Author Jag Shoker’s “Playing the Beautiful Game” is a series of quotations, or “verses” as Shoker calls them that are to assist us in maneuvering through our life using football as the metaphor. As Shoker describes in the introduction, “Life, sport and business are all at times, games. Your success within the game depends so much upon the clarity, strength and purpose with which you play the game.”

In “Playing,” the pitch represents the stage upon which you grow, the game is whatever you imagine it to be (your work, life, an actual game) and the beautiful game represents your best performance. The verses in the book consist of almost haiku like passages that are supposed to inspire you to succeed. Here’s an example: “When others criticize your game, ask yourself — is there any truth in what has been said? If no, have the courage to play your game. If so, have the courage to change your game.”

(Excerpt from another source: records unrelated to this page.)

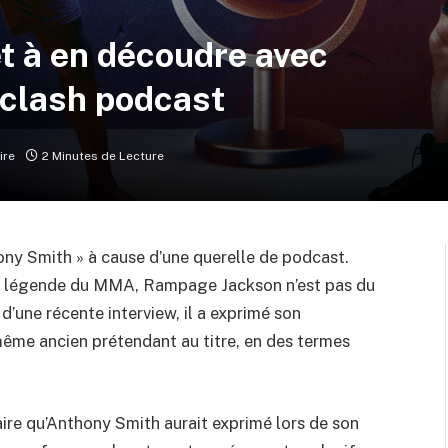
 à en découdre avec
clash podcast
ire
2 Minutes de Lecture
y Smith » à cause d’une querelle de podcast.
e légende du MMA, Rampage Jackson n’est pas du
d’une récente interview, il a exprimé son
me ancien prétendant au titre, en des termes
ire qu’Anthony Smith aurait exprimé lors de son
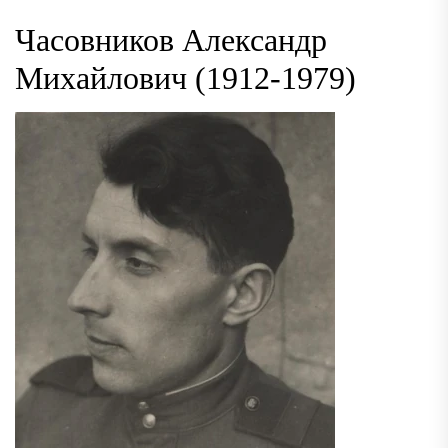
Часовников Александр
Михайлович (1912-1979)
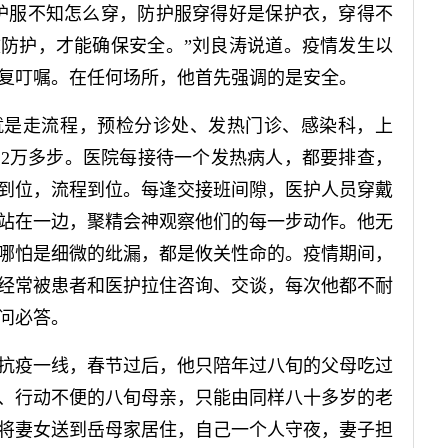
服不知怎么穿，防护服穿得好是保护衣，穿得不
防护，才能确保安全。”刘良涛说道。疫情发生以
复叮嘱。在任何场所，他首先强调的是安全。
是走流程，预检分诊处、发热门诊、感染科，上
2万多步。医院每接待一个发热病人，都要排查，
到位，流程到位。每逢交接班间隙，医护人员穿戴
站在一边，聚精会神观察他们的每一步动作。他无
哪怕是细微的纰漏，都是攸关性命的。疫情期间，
经常被患者和医护拉住咨询、交谈，每次他都不耐
问必答。
疫一线，春节过后，他只陪年过八旬的父母吃过
、行动不便的八旬母亲，只能由同样八十多岁的老
将妻女送到岳母家居住，自己一个人守夜，妻子担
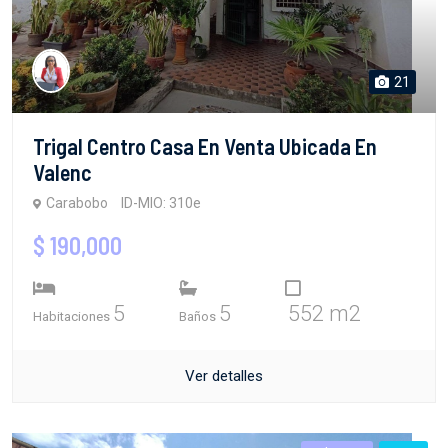
21
Trigal Centro Casa En Venta Ubicada En
Valenc
Carabobo
ID-MIO: 310e
$ 190,000
5
5
552 m2
Habitaciones
Baños
Ver detalles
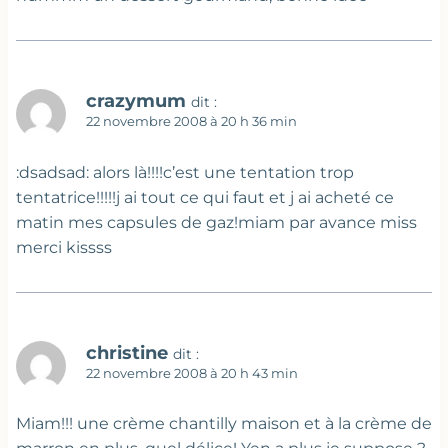
crazymum
dit :
22 novembre 2008 à 20 h 36 min
:dsadsad: alors là!!!!c’est une tentation trop
tentatrice!!!!!j ai tout ce qui faut et j ai acheté ce
matin mes capsules de gaz!miam par avance miss
merci kissss
christine
dit :
22 novembre 2008 à 20 h 43 min
Miam!!! une crème chantilly maison et à la crème de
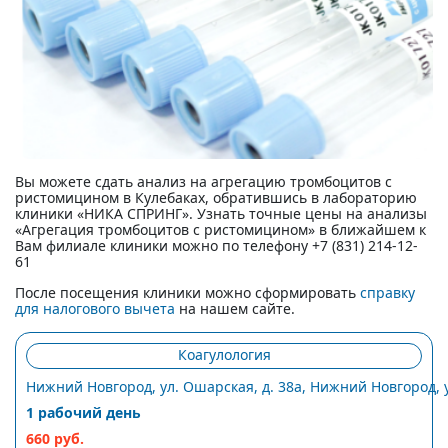
Вы можете сдать анализ на агрегацию тромбоцитов с
ристомицином в Кулебаках, обратившись в лабораторию
клиники «НИКА СПРИНГ». Узнать точные цены на анализы
«Агрегация тромбоцитов с ристомицином» в ближайшем к
Вам филиале клиники можно по телефону +7 (831) 214-12-
61
После посещения клиники можно сформировать
справку
для налогового вычета
на нашем сайте.
Коагулология
Нижний Новгород, ул. Ошарская, д. 38а, Нижний Новгород, ул
1 рабочий день
660 руб.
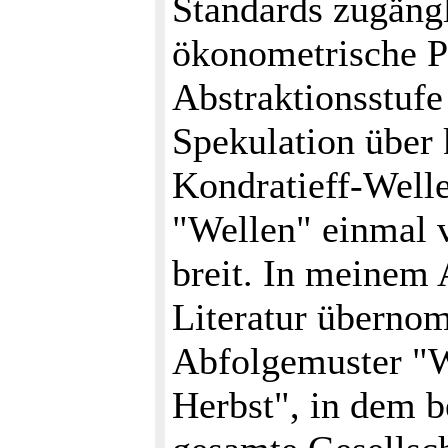
Standards zugängli
ökonometrische P
Abstraktionsstufe
Spekulation über 
Kondratieff-Welle
"Wellen" einmal v
breit. In meinem 
Literatur überno
Abfolgemuster "W
Herbst", in dem b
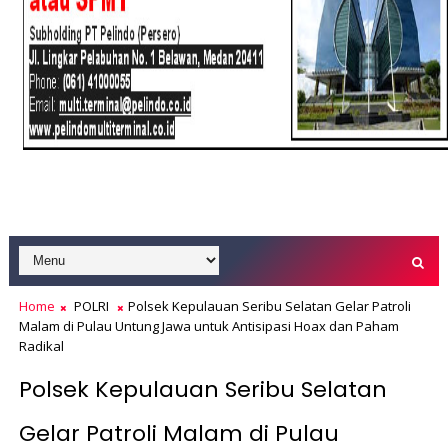
Home
POLRI
Polsek Kepulauan Seribu Selatan Gelar Patroli
Malam di Pulau Untung Jawa untuk Antisipasi Hoax dan Paham
Radikal
Polsek Kepulauan Seribu Selatan
Gelar Patroli Malam di Pulau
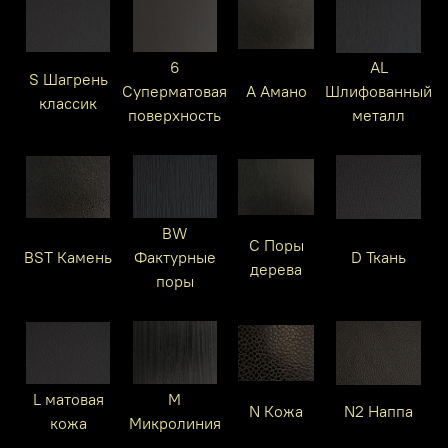
6
AL
S Шагрень
Суперматовая
A Амано
Шлифованный
классик
поверхность
металл
BW
C Поры
BST Камень
Фактурные
D Ткань
дерева
поры
L матовая
M
N Кожа
N2 Наппа
кожа
Микролиния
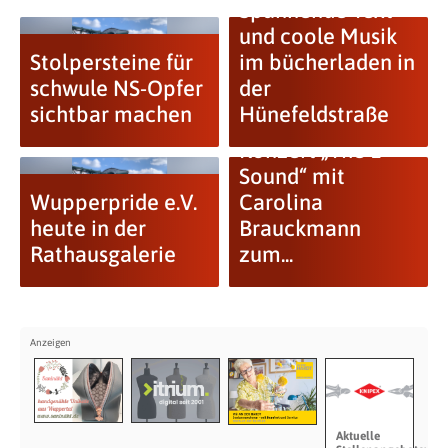
Spannende Text
und coole Musik
Stolpersteine für
im bücherladen in
schwule NS-Opfer
der
sichtbar machen
Hünefeldstraße
Konzert „The L-
Sound“ mit
Wupperpride e.V.
Carolina
heute in der
Brauckmann
Rathausgalerie
zum...
Aktuelle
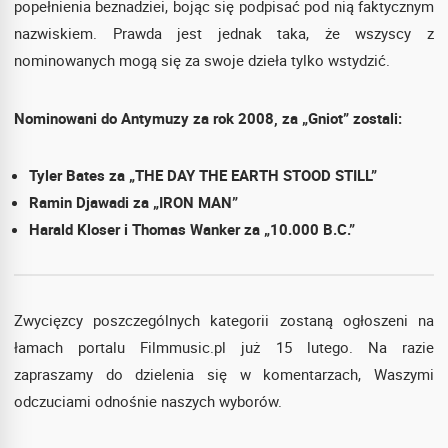
popełnienia beznadziei, bojąc się podpisać pod nią faktycznym
nazwiskiem. Prawda jest jednak taka, że wszyscy z
nominowanych mogą się za swoje dzieła tylko wstydzić.
Nominowani do Antymuzy za rok 2008, za „Gniot” zostali:
Tyler Bates za „THE DAY THE EARTH STOOD STILL”
Ramin Djawadi za „IRON MAN”
Harald Kloser i Thomas Wanker za „10.000 B.C.”
Zwycięzcy poszczególnych kategorii zostaną ogłoszeni na
łamach portalu Filmmusic.pl już 15 lutego. Na razie
zapraszamy do dzielenia się w komentarzach, Waszymi
odczuciami odnośnie naszych wyborów.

This is the entirety of the book. This being said, is Playing the Beautiful Game worth your money? The best possible answer to this is that if you are someone who buys the “Chicken Soup” books and you love soccer, then it would seem that you would love this, as it takes pretty standard pieces of advice and semi shoves those pieces of advice into a soccer setting. A lot of this would probably be great for businessmen and -women, as the book is chock full of metaphors about how to keep your head up in a corporate environment.

All in all, Playing the Beautiful Game is a stocking stuffer. It’s 123 pages of verses that cover a very niche area (that being people who love soccer and also need advice). If you believe it, it works. If you don’t no one will ever convince you otherwise.